Synchron Research Service: suspension of medicines over flawed studies
EMA’s human medicines committee (CHMP) has recommended the suspension of the marketing authorisations of several generic medicines tested by Synchron Research Services, a contract research organisation (CRO) located in Ahmedabad, India.
The recommendation comes after irregularities were found in how the CRO carried out bioequivalence studies, which raised serious concerns about the company’s quality management system and the reliability of data from that site. Bioequivalence studies are conducted to show that a generic medicine releases the same amount of active substance in the body as the reference medicine.
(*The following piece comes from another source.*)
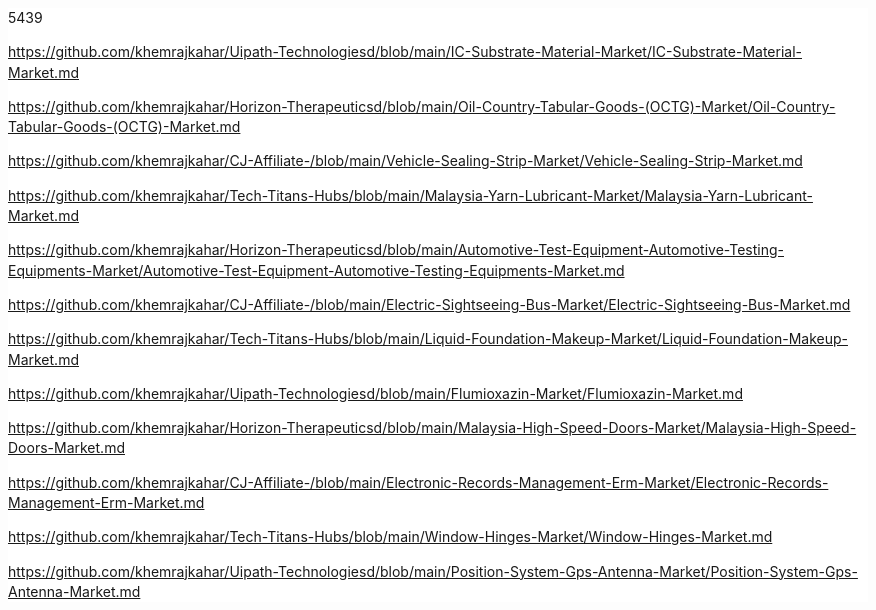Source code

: 5439</p><p><a href="https://github.com/khemrajkahar/Uipath-Technologiesd/blob/main/IC-Substrate-Material-Market/IC-Substrate-Material-Market.md">https://github.com/khemrajkahar/Uipath-Technologiesd/blob/main/IC-Substrate-Material-Market/IC-Substrate-Material-Market.md</a></p><p><a href="https://github.com/khemrajkahar/Horizon-Therapeuticsd/blob/main/Oil-Country-Tabular-Goods-(OCTG)-Market/Oil-Country-Tabular-Goods-(OCTG)-Market.md">https://github.com/khemrajkahar/Horizon-Therapeuticsd/blob/main/Oil-Country-Tabular-Goods-(OCTG)-Market/Oil-Country-Tabular-Goods-(OCTG)-Market.md</a></p><p><a href="https://github.com/khemrajkahar/CJ-Affiliate-/blob/main/Vehicle-Sealing-Strip-Market/Vehicle-Sealing-Strip-Market.md">https://github.com/khemrajkahar/CJ-Affiliate-/blob/main/Vehicle-Sealing-Strip-Market/Vehicle-Sealing-Strip-Market.md</a></p><p><a href="https://github.com/khemrajkahar/Tech-Titans-Hubs/blob/main/Malaysia-Yarn-Lubricant-Market/Malaysia-Yarn-Lubricant-Market.md">https://github.com/khemrajkahar/Tech-Titans-Hubs/blob/main/Malaysia-Yarn-Lubricant-Market/Malaysia-Yarn-Lubricant-Market.md</a></p><p><a href="https://github.com/khemrajkahar/Horizon-Therapeuticsd/blob/main/Automotive-Test-Equipment-Automotive-Testing-Equipments-Market/Automotive-Test-Equipment-Automotive-Testing-Equipments-Market.md">https://github.com/khemrajkahar/Horizon-Therapeuticsd/blob/main/Automotive-Test-Equipment-Automotive-Testing-Equipments-Market/Automotive-Test-Equipment-Automotive-Testing-Equipments-Market.md</a></p><p><a href="https://github.com/khemrajkahar/CJ-Affiliate-/blob/main/Electric-Sightseeing-Bus-Market/Electric-Sightseeing-Bus-Market.md">https://github.com/khemrajkahar/CJ-Affiliate-/blob/main/Electric-Sightseeing-Bus-Market/Electric-Sightseeing-Bus-Market.md</a></p><p><a href="https://github.com/khemrajkahar/Tech-Titans-Hubs/blob/main/Liquid-Foundation-Makeup-Market/Liquid-Foundation-Makeup-Market.md">https://github.com/khemrajkahar/Tech-Titans-Hubs/blob/main/Liquid-Foundation-Makeup-Market/Liquid-Foundation-Makeup-Market.md</a></p><p><a href="https://github.com/khemrajkahar/Uipath-Technologiesd/blob/main/Flumioxazin-Market/Flumioxazin-Market.md">https://github.com/khemrajkahar/Uipath-Technologiesd/blob/main/Flumioxazin-Market/Flumioxazin-Market.md</a></p><p><a href="https://github.com/khemrajkahar/Horizon-Therapeuticsd/blob/main/Malaysia-High-Speed-Doors-Market/Malaysia-High-Speed-Doors-Market.md">https://github.com/khemrajkahar/Horizon-Therapeuticsd/blob/main/Malaysia-High-Speed-Doors-Market/Malaysia-High-Speed-Doors-Market.md</a></p><p><a href="https://github.com/khemrajkahar/CJ-Affiliate-/blob/main/Electronic-Records-Management-Erm-Market/Electronic-Records-Management-Erm-Market.md">https://github.com/khemrajkahar/CJ-Affiliate-/blob/main/Electronic-Records-Management-Erm-Market/Electronic-Records-Management-Erm-Market.md</a></p><p><a href="https://github.com/khemrajkahar/Tech-Titans-Hubs/blob/main/Window-Hinges-Market/Window-Hinges-Market.md">https://github.com/khemrajkahar/Tech-Titans-Hubs/blob/main/Window-Hinges-Market/Window-Hinges-Market.md</a></p><p><a href="https://github.com/khemrajkahar/Uipath-Technologiesd/blob/main/Position-System-Gps-Antenna-Market/Position-System-Gps-Antenna-Market.md">https://github.com/khemrajkahar/Uipath-Technologiesd/blob/main/Position-System-Gps-Antenna-Market/Position-System-Gps-Antenna-Market.md</a></p>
The CHMP looked at all medicines tested by Synchron Research Services on behalf of EU companies and found that for the majority (around 100 medicines) no adequate bioequivalence data were available from other sources. The Committee recommended that these medicines be suspended. To lift the suspension, companies relying on data from Synchron Research Services must provide alternative data demonstrating bioequivalence. For a small number of authorised generic medicines (around 20), adequate bioequivalence data were available from other sources, and these medicines are allowed to remain on the EU market.
With just a couple of exceptions for which data from other sources are available, the majority of medicines that were being evaluated for authorisation on the basis of data from Synchron Research Services will not be granted authorisation in the EU.
The list of concerned medicines can be found in the list of medicines concerned by the procedure .
Some of the medicines that have been recommended for suspension may be of critical importance (e.g. due to lack of available alternatives) in a given EU Member State. Therefore national authorities can temporarily postpone the suspension in the interest of patients. Member States should also decide whether recalls of the affected medicines are needed in their territories.
EMA and national authorities will continue working closely together to ensure that studies on EU medicines are carried out to the highest standards and that companies comply with all aspects of good clinical practice (GCP). If companies do not meet required standards, authorities will take whatever measures necessary to ensure the integrity of data used to approve EU medicines.
The CHMP's recommendation will now be sent to the European Commission which will issue a legally binding decision in due course.
Information for patients and healthcare professionals
- Several generic medicines have been suspended from the EU market because the company that tested them is considered unreliable.
- There is no evidence of harm or lack of effectiveness with any of the affected medicines. However, the medicines have been suspended until supporting data from more reliable sources are available.
- Several alternative medicines are available. Patients taking the affected medicines can contact their doctor or pharmacist for more information.
- National authorities in the EU will consider how critical individual medicines are in their countries and make final decisions on whether to suspend or allow them to remain available while new data are generated.
More about the medicines
The review covered generic medicines authorised or being evaluated via national procedures on the basis of studies conducted by Synchron Research Services, located in Ahmedabad, India on behalf of marketing authorisation holders. The medicines were authorised or being evaluated for approval in several EU Member States.
See details of the concerned medicines .
More about the procedure
The review was initiated at the request of national medicines regulatory authorities in several EU countries (Belgium, Denmark, Finland, the Netherlands and Sweden), under Article 31 of Directive 2001/83/EC.
The review has been carried out by the Committee for Medicinal Products for Human Use (CHMP), responsible for questions concerning medicines for human use, which has adopted the Agency’s opinion. The CHMP opinion will now be forwarded to the European Commission, which will issue a final legally binding decision applicable in all EU Member States.